The biggest risk and opportunity for big data and artificial intelligence lies in the team. Get the team rituals right and teams will be in a strong position to embrace AI. With these techniques and behaviours, teams should try to bridge the divide between analytical and domain expertise and the robots will become part of the team.
Building Trust between AI and business teams
Here are 4 ways teams can start to effectively collaborate advanced analytics and AI:
- Align to what’s important
Use your purpose as a handrail for discovery and build a shared understanding of the team’s ambitions. Allocate time to interpret, challenge and understand this context. Be open to debate around this, but the primacy is on the team here, not on the individual or bit of technology. Remember ‘One Team’ is more important than ever before as we turn into this new era.
When researching for Seeing Around Corners, I interviewed a US Navy Seal and we discussed the gap between the data people and the business people in the teams that he has served. He said that the gap is the least visible with stronger focus and clarity on the mission and purpose. Here, domain and analytics titles are irrelevant, as everyone shares the same heightened level of focus. This is the hard bit when dealing with robotics. Humans still need to act as the guide and oversee the decision-making process.
2. Remove rank and power
The leader in the information age is a facilitator for discussions. Leaders should ensure that they are staging the right discussion and posing the right questions to AI technology, allowing authority to shift back and forth between analytics and domain experience in the team. The perception of “I’m in charge here” or “It’s my project” is not good.
3. Collaboration – low volume high quality
Face-to-face communication: walk down the corridor, stage the meeting in a room, coffee shop or park green. It doesn’t matter where, but do not let technology get in the way. Rely on the thinking muscles of the team first, not electronic means. For remote teams, this is the same.
Use technology to stage the right discussion: a what-if analysis or outside-in thinking will trigger the right questions to ask AI – through technology. Challenge and debate must still remain.
4. Challenge Group think
We have all been subject to peer pressure from a young age in different forms, and while this pressure to conform can be a positive one, too much conformity will inhibit a team’s ability to challenge its collective understanding and integrate data and analytical thinking into its decision-making process.
Organizations want employees to be ‘one team’ and align around a common set of behaviours. As I have described in previously, this is a good thing.
United behaviours are good.
United thinking is bad.
However, leaders need to be aware of the dangers of groupthink that can shortcut this, so that the team’s decision is not challenged. Overcoming groupthink requires acceptance of authentic dissent – which can be difficult, as groups often shun dissenters. As AI starts to operate within teams and offer alternative perspectives, the dynamics and rituals of the team have to accommodate and be prepared for this challenge. If no one listens to and accommodates the alternative viewpoint, all will be lost and millions of dollars squandered as you skip to your next meeting.

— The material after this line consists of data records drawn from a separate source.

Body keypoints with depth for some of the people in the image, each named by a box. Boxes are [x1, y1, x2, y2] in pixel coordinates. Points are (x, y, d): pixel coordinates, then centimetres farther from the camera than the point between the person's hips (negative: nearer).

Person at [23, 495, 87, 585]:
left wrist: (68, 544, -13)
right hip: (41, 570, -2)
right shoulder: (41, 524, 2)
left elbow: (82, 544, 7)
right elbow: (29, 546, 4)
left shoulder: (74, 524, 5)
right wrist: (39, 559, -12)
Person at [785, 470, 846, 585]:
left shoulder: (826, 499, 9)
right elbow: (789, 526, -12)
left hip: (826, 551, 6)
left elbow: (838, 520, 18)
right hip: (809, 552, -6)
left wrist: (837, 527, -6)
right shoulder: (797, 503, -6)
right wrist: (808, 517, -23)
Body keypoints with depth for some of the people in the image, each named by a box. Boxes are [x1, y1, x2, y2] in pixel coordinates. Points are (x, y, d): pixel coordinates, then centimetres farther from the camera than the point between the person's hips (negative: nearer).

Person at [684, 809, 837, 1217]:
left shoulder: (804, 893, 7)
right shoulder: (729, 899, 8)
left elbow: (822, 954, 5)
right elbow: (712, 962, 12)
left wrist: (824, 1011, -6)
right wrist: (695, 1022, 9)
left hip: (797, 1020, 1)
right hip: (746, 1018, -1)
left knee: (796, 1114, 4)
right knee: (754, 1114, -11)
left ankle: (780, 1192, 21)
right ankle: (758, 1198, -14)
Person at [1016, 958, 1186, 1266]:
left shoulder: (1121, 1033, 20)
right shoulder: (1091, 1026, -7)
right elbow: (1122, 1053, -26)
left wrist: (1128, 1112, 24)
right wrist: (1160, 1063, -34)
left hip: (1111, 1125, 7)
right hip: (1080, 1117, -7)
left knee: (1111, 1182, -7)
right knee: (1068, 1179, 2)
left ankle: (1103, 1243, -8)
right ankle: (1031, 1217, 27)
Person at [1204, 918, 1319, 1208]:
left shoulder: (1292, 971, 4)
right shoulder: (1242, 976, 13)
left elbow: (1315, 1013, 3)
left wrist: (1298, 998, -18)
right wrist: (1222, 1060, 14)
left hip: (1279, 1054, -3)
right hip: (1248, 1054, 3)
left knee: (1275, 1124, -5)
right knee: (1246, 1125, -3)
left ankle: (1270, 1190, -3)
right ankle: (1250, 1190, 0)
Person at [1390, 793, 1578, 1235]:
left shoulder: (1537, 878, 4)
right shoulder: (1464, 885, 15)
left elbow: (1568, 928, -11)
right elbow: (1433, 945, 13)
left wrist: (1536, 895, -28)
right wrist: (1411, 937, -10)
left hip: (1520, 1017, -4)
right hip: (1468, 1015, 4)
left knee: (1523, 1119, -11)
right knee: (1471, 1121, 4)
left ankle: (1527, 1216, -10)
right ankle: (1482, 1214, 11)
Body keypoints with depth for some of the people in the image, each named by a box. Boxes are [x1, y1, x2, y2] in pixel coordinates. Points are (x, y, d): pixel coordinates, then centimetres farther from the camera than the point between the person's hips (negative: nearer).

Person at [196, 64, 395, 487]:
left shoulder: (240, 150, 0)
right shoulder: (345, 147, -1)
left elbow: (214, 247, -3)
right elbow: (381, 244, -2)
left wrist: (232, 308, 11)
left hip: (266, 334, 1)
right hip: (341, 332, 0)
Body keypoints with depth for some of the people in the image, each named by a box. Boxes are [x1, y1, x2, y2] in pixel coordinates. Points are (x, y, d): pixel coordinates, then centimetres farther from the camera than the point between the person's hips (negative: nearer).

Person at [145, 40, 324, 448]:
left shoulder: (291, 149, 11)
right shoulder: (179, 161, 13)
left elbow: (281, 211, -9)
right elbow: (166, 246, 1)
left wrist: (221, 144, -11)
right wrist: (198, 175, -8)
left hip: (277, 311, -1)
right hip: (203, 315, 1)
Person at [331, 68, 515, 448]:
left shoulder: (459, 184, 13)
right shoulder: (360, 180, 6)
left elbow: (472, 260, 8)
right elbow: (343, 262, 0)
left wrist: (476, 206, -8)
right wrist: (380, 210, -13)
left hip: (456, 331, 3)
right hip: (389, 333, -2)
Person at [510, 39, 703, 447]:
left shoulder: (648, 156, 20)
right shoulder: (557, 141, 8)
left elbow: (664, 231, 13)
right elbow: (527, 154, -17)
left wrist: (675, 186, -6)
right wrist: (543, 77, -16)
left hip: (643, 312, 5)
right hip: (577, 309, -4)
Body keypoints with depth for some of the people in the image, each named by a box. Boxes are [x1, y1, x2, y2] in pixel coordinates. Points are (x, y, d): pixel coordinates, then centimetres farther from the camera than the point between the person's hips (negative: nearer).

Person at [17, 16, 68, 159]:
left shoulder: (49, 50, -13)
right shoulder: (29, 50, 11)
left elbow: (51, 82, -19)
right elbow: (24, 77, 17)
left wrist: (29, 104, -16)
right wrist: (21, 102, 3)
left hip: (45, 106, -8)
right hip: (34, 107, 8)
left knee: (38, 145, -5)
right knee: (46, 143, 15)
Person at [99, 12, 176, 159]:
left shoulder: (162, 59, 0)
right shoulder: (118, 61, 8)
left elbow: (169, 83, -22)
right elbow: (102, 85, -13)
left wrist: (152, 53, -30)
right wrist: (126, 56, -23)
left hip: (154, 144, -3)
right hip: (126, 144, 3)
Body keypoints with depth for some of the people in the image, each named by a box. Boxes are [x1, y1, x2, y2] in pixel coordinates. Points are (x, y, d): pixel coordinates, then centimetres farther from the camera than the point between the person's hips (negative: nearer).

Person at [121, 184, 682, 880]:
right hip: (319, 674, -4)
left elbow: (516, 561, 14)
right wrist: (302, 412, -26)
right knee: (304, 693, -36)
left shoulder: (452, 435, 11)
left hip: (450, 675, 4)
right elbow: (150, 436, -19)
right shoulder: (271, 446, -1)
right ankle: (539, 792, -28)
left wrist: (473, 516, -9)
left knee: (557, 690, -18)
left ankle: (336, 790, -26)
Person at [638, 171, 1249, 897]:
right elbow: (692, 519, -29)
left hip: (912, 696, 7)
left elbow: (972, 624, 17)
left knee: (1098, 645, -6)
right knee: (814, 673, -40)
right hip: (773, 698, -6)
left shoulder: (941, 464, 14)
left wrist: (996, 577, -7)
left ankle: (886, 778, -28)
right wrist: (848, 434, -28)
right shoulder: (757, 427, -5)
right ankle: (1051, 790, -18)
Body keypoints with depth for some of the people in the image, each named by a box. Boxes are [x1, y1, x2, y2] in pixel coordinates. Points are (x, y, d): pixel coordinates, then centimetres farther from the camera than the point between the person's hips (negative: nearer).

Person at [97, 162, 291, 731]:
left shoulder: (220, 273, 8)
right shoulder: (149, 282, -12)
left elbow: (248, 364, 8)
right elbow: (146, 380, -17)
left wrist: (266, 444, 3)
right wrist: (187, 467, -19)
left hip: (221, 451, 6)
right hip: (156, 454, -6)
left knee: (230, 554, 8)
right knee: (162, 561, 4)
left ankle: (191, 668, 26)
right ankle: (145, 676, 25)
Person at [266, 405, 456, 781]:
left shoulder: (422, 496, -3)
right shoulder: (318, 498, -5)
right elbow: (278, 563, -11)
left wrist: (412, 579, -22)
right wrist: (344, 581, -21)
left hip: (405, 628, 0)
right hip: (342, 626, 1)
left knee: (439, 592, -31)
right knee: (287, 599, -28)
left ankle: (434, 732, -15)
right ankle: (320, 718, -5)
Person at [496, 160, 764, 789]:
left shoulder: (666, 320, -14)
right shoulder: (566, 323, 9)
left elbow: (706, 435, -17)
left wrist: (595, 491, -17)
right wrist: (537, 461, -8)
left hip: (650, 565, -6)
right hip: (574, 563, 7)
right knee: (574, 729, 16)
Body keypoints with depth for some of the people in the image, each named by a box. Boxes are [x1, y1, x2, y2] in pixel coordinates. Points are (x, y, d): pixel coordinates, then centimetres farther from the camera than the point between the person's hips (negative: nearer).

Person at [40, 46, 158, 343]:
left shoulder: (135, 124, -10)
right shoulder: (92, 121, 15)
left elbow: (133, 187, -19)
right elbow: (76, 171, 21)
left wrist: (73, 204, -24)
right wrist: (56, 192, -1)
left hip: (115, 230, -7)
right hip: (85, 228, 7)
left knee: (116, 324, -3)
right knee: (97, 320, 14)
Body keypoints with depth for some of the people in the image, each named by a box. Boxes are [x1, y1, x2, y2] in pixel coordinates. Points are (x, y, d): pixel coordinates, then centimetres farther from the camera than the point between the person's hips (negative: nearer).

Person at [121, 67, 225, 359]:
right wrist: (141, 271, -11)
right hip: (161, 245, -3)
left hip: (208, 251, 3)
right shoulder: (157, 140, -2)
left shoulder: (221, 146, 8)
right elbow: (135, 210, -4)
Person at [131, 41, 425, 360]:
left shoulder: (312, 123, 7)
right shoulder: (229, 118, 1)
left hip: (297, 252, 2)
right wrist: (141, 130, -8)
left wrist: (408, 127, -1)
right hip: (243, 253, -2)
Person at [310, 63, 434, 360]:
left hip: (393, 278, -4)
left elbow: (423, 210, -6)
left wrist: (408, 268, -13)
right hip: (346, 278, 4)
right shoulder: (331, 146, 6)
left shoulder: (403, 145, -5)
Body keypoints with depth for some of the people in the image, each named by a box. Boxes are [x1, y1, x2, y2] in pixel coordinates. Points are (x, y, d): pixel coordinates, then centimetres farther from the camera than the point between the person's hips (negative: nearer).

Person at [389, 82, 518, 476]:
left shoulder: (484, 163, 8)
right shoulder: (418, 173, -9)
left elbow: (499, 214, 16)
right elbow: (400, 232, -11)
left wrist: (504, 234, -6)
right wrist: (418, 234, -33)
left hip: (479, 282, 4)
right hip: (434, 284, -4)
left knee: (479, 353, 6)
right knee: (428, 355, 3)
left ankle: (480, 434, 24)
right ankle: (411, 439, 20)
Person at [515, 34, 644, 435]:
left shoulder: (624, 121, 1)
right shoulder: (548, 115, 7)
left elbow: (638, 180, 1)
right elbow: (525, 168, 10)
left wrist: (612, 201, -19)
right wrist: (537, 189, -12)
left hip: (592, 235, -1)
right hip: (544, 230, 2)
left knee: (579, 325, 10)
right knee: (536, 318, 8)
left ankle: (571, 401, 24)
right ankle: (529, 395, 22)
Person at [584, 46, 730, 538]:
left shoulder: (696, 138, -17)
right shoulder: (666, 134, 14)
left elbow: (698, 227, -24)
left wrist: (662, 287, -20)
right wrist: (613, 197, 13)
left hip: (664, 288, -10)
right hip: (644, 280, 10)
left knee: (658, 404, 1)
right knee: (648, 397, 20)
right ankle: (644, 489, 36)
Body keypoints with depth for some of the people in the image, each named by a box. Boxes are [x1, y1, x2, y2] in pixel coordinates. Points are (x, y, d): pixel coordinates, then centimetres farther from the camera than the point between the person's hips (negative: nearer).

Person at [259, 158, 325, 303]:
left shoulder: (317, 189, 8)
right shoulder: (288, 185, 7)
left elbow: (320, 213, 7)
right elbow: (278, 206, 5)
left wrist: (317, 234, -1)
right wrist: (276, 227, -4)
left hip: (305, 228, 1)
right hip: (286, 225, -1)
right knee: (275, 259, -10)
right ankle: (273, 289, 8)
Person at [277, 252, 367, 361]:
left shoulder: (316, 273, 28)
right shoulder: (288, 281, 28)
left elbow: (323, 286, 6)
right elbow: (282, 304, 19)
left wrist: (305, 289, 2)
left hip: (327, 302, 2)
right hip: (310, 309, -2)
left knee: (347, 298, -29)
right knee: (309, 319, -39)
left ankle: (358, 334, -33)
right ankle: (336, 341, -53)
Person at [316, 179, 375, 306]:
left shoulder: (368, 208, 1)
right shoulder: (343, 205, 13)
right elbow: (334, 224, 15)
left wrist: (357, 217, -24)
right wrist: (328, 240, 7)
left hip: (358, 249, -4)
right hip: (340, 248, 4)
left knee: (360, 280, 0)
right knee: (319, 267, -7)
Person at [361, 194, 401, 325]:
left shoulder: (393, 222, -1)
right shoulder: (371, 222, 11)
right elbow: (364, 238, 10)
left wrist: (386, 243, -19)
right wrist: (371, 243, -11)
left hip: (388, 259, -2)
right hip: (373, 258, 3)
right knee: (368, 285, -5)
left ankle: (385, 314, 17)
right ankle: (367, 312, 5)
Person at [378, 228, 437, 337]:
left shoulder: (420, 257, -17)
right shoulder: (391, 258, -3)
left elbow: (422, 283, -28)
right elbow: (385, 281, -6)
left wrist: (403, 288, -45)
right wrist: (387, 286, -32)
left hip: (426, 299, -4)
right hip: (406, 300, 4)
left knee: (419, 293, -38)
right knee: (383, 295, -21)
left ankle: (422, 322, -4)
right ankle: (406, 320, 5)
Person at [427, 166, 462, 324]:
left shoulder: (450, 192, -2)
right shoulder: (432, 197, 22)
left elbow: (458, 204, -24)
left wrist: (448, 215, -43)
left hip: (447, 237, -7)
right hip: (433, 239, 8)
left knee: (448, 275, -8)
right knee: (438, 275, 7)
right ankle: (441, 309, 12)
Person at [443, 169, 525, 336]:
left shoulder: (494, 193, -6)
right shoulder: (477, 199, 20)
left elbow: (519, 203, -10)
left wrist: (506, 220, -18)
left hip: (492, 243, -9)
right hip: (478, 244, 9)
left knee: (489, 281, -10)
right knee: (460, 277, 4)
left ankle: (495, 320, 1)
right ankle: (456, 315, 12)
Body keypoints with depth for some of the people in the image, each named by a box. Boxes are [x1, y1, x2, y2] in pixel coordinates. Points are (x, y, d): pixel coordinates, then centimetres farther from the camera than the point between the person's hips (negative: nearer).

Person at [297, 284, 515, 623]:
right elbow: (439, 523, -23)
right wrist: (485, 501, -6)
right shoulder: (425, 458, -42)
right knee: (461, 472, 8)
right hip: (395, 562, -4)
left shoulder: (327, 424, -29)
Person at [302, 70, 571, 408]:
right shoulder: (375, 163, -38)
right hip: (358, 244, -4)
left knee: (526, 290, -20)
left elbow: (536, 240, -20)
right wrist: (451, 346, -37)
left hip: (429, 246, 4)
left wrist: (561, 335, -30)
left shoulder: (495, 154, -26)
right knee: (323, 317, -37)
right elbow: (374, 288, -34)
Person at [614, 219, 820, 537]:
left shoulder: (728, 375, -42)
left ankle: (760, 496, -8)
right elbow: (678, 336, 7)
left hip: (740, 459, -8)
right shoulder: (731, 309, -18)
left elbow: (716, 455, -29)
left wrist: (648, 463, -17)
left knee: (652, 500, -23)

Leaders who will win with AI
The role of the leader in this new era now turns to setting the right environment and conditions to stage the required broad range of thinking skills to get the best questions from their people to apply to AI technology. I believe that this type of leadership actually enables teams to think for themselves, to develop ideas and questions in a bottom-up manner.
I am excited for how AI and robotics will be part of the team in the future. Ironically or not, it’s still a human challenge.